Grand esprit, es-tu là ? (première)

Grand esprit, es-tu là ? (première)

Bon, Stephen Hawking est mort. Un gars qui a théorisé que les trous noirs, des objets qu’on ne peut pas observer (y’a rien à voir), s’évaporaient et finissaient par disparaître (y’a plus rien à voir). Ce que nous sommes à deux doigts de considérer comme une belle arnaque, parce que des démonstrations de ce genre on peut vous en faire à la douzaine. C’est sans doute pourquoi nous ne sommes pas profs à Cambridge. Le tout en contredisant la médecine pendant une bonne cinquantaine d’années, puisqu’il ne devait pas dépasser 25 ans et qu’il est décédé à 76 ans. Et pourtant la communauté scientifique est toute triste. La science, c’est difficile à comprendre.

Plus sérieusement, Hawking était devenu une des principales figures scientifiques vivantes, sinon la principale. LE savant. Et il est probable qu’il le serait devenu même sans parler comme un GPS bon marché. La juste récompense de travaux majeurs dans son domaine, et somme toute une notoriété tout à fait méritée.

▸ **Matériel fourni**
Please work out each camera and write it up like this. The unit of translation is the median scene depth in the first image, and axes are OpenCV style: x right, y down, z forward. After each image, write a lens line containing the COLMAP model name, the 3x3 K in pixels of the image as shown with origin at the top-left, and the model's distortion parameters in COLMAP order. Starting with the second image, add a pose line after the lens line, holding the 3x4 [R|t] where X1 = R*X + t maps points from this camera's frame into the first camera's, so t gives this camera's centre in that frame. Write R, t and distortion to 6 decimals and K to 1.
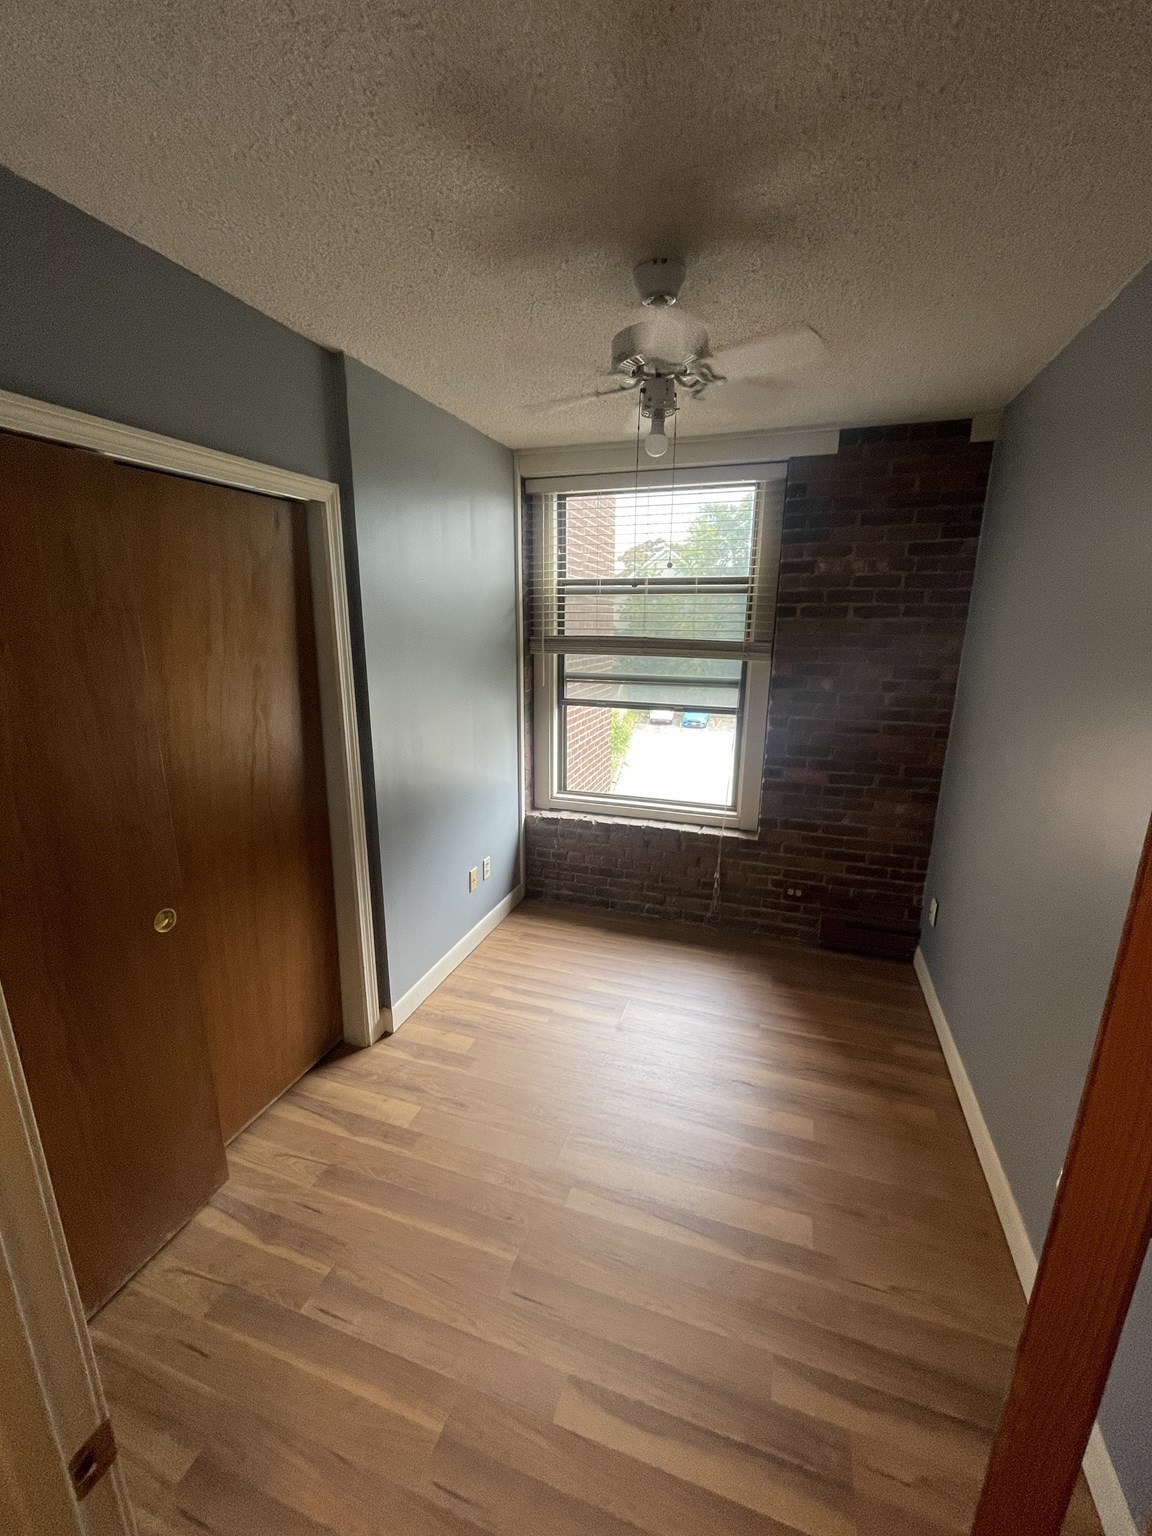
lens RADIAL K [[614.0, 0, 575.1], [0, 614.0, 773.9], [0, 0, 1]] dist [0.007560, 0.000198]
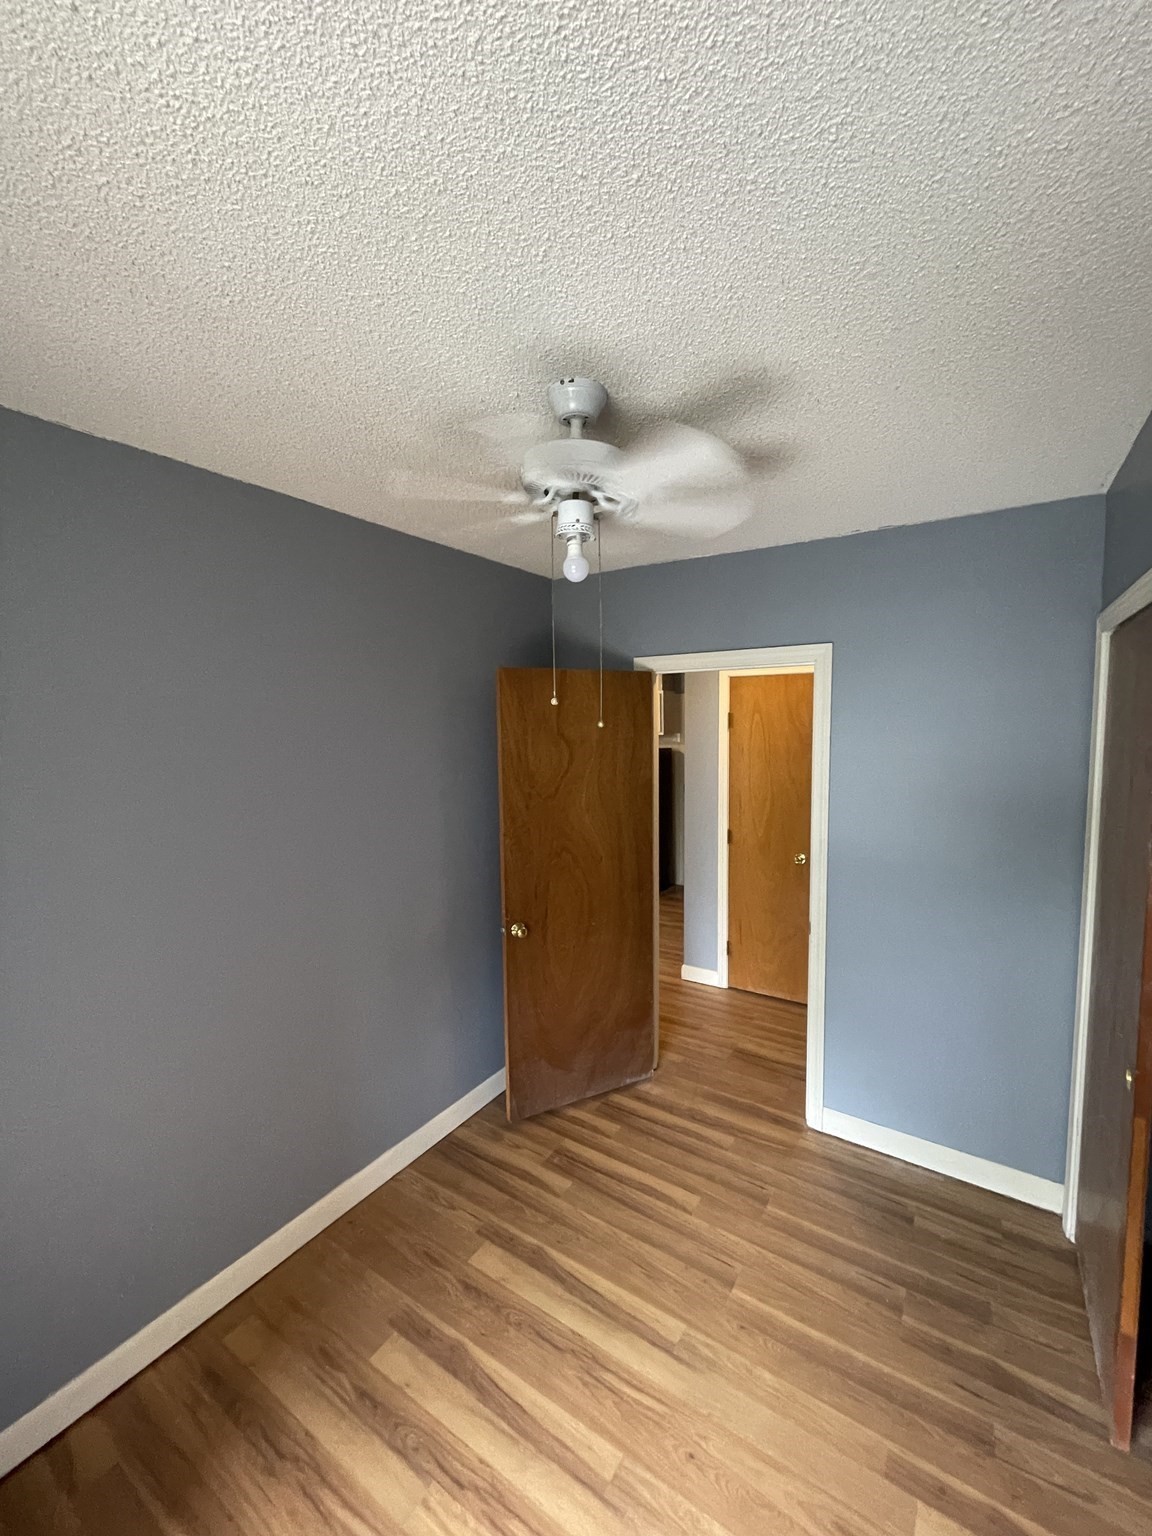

▸ **Consigne**
Dans le texte sur Stephen Hawking, le matériel mis à part :
(a) Selon la théorie de Hawking, que font les trous noirs ?
(b) Quel âge ne devait-il pas dépasser, et à quel âge est-il mort ?
(c) Dans le second paragraphe, quelle figure Hawking était-il devenu ?

▸ **Corrigé**
(a) Ils s'évaporent et finissent par disparaître.
(b) Il ne devait pas dépasser 25 ans, et il est mort à 76 ans.
(c) Il était devenu une des principales figures scientifiques vivantes, sinon la principale.